Affectiva was a software company that built artificial intelligence, acquired by SmartEye in 2021. The company claimed its AI understood human emotions, cognitive states, activities and the objects people use, by analyzing facial and vocal expressions.[11] An offshoot of MIT Media Lab,[12] Affectiva created a new technological category of Artificial Emotional Intelligence, namely, Emotion AI.[13]
Affective was acquired for a mostly-stock deal of $73.5m by Swedish SmartEye, a former competitor.[16]
Technology
The company has expanded its Emotion AI technology to detect more than facial expressions, reactions and emotions. Affectiva's software detects complex and nuanced emotions, cognitive states, such as drowsiness and distraction, certain activities and the objects people use. It does that by analyzing the human face, vocal intonations and body posture.
Affectiva's AI is built with deep learning, computer vision, speech analytics and large amounts of data that has been collected in real-world scenarios.[17] The AI uses an optical sensor like a webcam or smartphone camera to identify a human face in real-time.[17] Then, computer vision algorithms identify key features on the face, which are analyzed by deep learning algorithms to classify facial expressions. These facial expressions are then mapped back to emotions. One journal paper found the Affectiva iMotions Facial Expression Analysis Software results are comparable to results using facial Electromyography.[18] Affectiva also uses computer vision to detect objects like a cellphone[19] and car seat,[20] as well as body key points, which track body joints to determine movement and location.[21] The company's speech technology works by analyzing audio segments for their acoustic-prosodic features, such as, for example, changes in tone, loudness and tempo.[22]
Affectiva has collected massive amounts of data that are used to train and test the company's deep learning algorithms, and provide insight into human emotional reactions and engagement. The company has analyzed more than 10 million face videos from 90 countries, making it one of the largest data repositories of its kind.[23] Affectiva has also collected more than 19,000 hours of automotive in-cabin data from 4,000 unique individuals.[24] This automotive data is used to adapt its algorithms to varying camera angles, lighting and other environmental conditions in a vehicle.
Applications
Affectiva's AI had many applications, but the company's primary focus was on Automotive and Media Analytics.[25] Other uses of Affectiva's AI included applications in healthcare[26][27] and mental health,[28] robotics,[29]conversational interfaces,[30] education,[31][32] gaming,[33][34] and more.
Media Analytics
Affectiva's technology was first deployed in media analytics, for market research purposes. The company had since then tested more than 53,000 ads in 90 countries.[35] Brands, advertising agencies and insights firms used the company's Emotion AI to measure the unfiltered and unbiased emotional responses consumers have when viewing video ads and movie trailers.[36] These insights helped improve brand and media content, and predict key metrics in advertising such as sales lift, purchase intent and virality.[37][28] Affectiva's technology was also used in qualitative research.[38]
Affectiva had partnered with leading insights firms such as Kantar, LRW, Added Value and Unruly.[39][40] Through these collaborations, 28 percent of the Fortune Global 500 companies, and 70 percent of the world's largest advertisers, used Affectiva's Emotion AI.[35]
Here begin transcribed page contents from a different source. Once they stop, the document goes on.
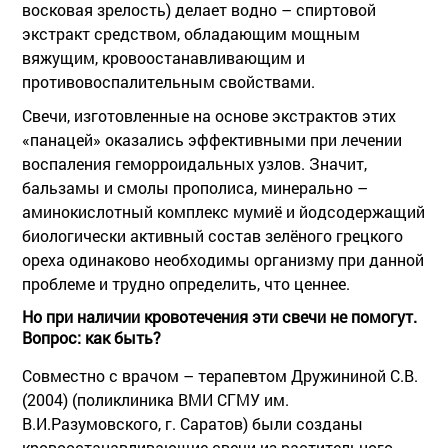
восковая зрелость) делает водно – спиртовой
экстракт средством, обладающим мощным
вяжущим, кровоостанавливающим и
противовоспалительным свойствами.
Свечи, изготовленные на основе экстрактов этих
«панацей» оказались эффективными при лечении
воспаления геморроидальных узлов. Значит,
бальзамы и смолы прополиса, минерально –
аминокислотный комплекс мумиё и йодсодержащий
биологически активный состав зелёного грецкого
ореха одинаково необходимы организму при данной
проблеме и трудно определить, что ценнее.
Но при наличии кровотечения эти свечи не помогут.
Вопрос: как быть?
Совместно с врачом – терапевтом Дружининой С.В.
(2004) (поликлиника ВМИ СГМУ им.
В.И.Разумовского, г. Саратов) были созданы
кровоостанавливающие свечи из растительного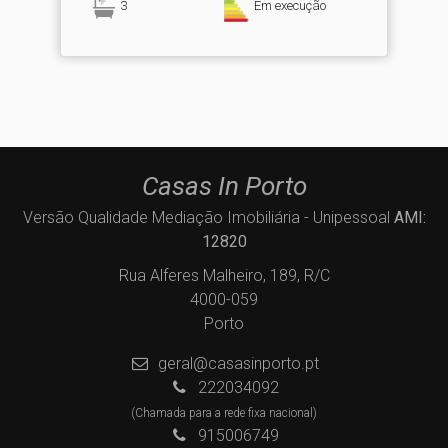
3
Em execução
Casas In Porto
Versão Qualidade Mediação Imobiliária - Unipessoal
AMI:
12820
Rua Alferes Malheiro, 189, R/C
4000-059
Porto
geral@casasinporto.pt
222034092
(Chamada para a rede fixa nacional)
915006749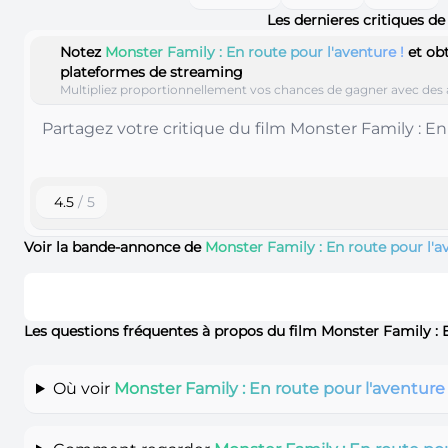
Les dernieres critiques d
Notez
Monster Family : En route pour l'aventure !
et ob
plateformes de streaming
Multipliez proportionnellement vos chances de gagner avec des 
4.5
/ 5
Voir la bande-annonce de
Monster Family : En route pour l'a
Les questions fréquentes à propos du film Monster Family : 
Où voir
Monster Family : En route pour l'aventure 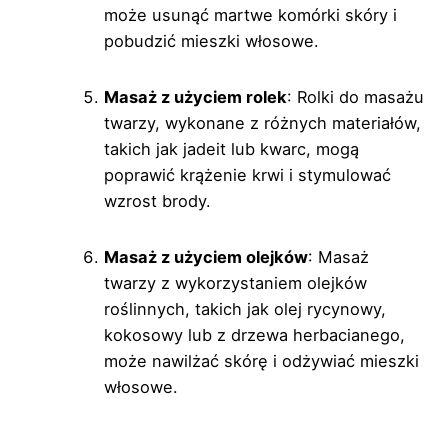
może usunąć martwe komórki skóry i
pobudzić mieszki włosowe.
Masaż z użyciem rolek
: Rolki do masażu
twarzy, wykonane z różnych materiałów,
takich jak jadeit lub kwarc, mogą
poprawić krążenie krwi i stymulować
wzrost brody.
Masaż z użyciem olejków
: Masaż
twarzy z wykorzystaniem olejków
roślinnych, takich jak olej rycynowy,
kokosowy lub z drzewa herbacianego,
może nawilżać skórę i odżywiać mieszki
włosowe.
On September 5, 2019, Affectiva announced the appointment of Graham Page, a seasoned Kantar executive, as Global Managing Director of Media Analytics to expand on the company's existing footprint in the media analytics space.[41]
Automotive
On March 21, 2018, Affectiva launched Affectiva Automotive AI, the first multi-modal in-cabin sensing solution[buzzword] to understand what is happening with people in a vehicle.[42] It used cameras in the car to measure in real time, the state of the driver, the state of the occupants and the state of the vehicle interior (i.e. cabin). This insight helped car manufacturers, fleet management companies and rideshare providers improve road safety and build better driver monitoring systems, by understanding dangerous driver behavior such as drowsiness, distraction and anger.[43] It was also used to create more comfortable and enjoyable transportation experiences, by understanding how passengers react to the environment, such as content they can consume in the back of the car.[25]
In addition to understanding driver and occupant emotional and cognitive states, Affectiva Automotive AI could also detect contextual cabin information such as the number of passengers, where they are sitting and if an object is present.